___ Dataset records ___
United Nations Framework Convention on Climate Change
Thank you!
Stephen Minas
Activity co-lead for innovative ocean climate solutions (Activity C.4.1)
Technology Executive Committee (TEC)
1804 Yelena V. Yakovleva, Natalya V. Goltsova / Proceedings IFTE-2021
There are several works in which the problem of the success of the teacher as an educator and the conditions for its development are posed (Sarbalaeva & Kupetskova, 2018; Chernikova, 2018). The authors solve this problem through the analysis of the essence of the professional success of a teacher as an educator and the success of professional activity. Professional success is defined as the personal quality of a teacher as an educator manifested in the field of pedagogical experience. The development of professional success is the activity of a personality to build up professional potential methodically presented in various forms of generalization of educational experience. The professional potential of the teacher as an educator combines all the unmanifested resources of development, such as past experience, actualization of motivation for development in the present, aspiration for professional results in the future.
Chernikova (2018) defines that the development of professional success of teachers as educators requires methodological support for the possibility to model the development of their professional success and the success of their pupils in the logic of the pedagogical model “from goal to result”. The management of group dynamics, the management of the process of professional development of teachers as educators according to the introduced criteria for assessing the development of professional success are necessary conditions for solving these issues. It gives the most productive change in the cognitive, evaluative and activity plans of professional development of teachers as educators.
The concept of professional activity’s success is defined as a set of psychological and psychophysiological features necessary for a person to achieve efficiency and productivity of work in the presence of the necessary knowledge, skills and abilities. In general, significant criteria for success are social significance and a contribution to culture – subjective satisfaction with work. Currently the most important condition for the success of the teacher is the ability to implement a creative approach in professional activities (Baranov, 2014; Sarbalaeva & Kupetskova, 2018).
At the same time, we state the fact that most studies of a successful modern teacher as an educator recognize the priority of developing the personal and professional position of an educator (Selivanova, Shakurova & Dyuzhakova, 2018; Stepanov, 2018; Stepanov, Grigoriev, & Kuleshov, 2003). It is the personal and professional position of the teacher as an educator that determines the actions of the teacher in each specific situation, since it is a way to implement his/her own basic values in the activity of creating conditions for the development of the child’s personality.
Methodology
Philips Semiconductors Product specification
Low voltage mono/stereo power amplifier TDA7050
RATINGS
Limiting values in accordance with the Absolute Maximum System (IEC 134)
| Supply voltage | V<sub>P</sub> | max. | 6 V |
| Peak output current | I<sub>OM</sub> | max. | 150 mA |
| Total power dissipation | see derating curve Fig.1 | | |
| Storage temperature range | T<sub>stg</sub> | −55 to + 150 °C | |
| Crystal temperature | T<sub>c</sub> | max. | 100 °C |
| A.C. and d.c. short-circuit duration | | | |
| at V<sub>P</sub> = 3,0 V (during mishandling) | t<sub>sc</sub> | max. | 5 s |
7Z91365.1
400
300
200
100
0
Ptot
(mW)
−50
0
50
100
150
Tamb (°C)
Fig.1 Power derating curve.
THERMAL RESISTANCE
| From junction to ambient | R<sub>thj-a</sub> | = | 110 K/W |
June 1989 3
___
▶ Task objective
Which lines above hold the word "voltage"? Copy each of them.

▶ Exercise solution
Low voltage mono/stereo power amplifier TDA7050
| Supply voltage | V<sub>P</sub> | max. | 6 V |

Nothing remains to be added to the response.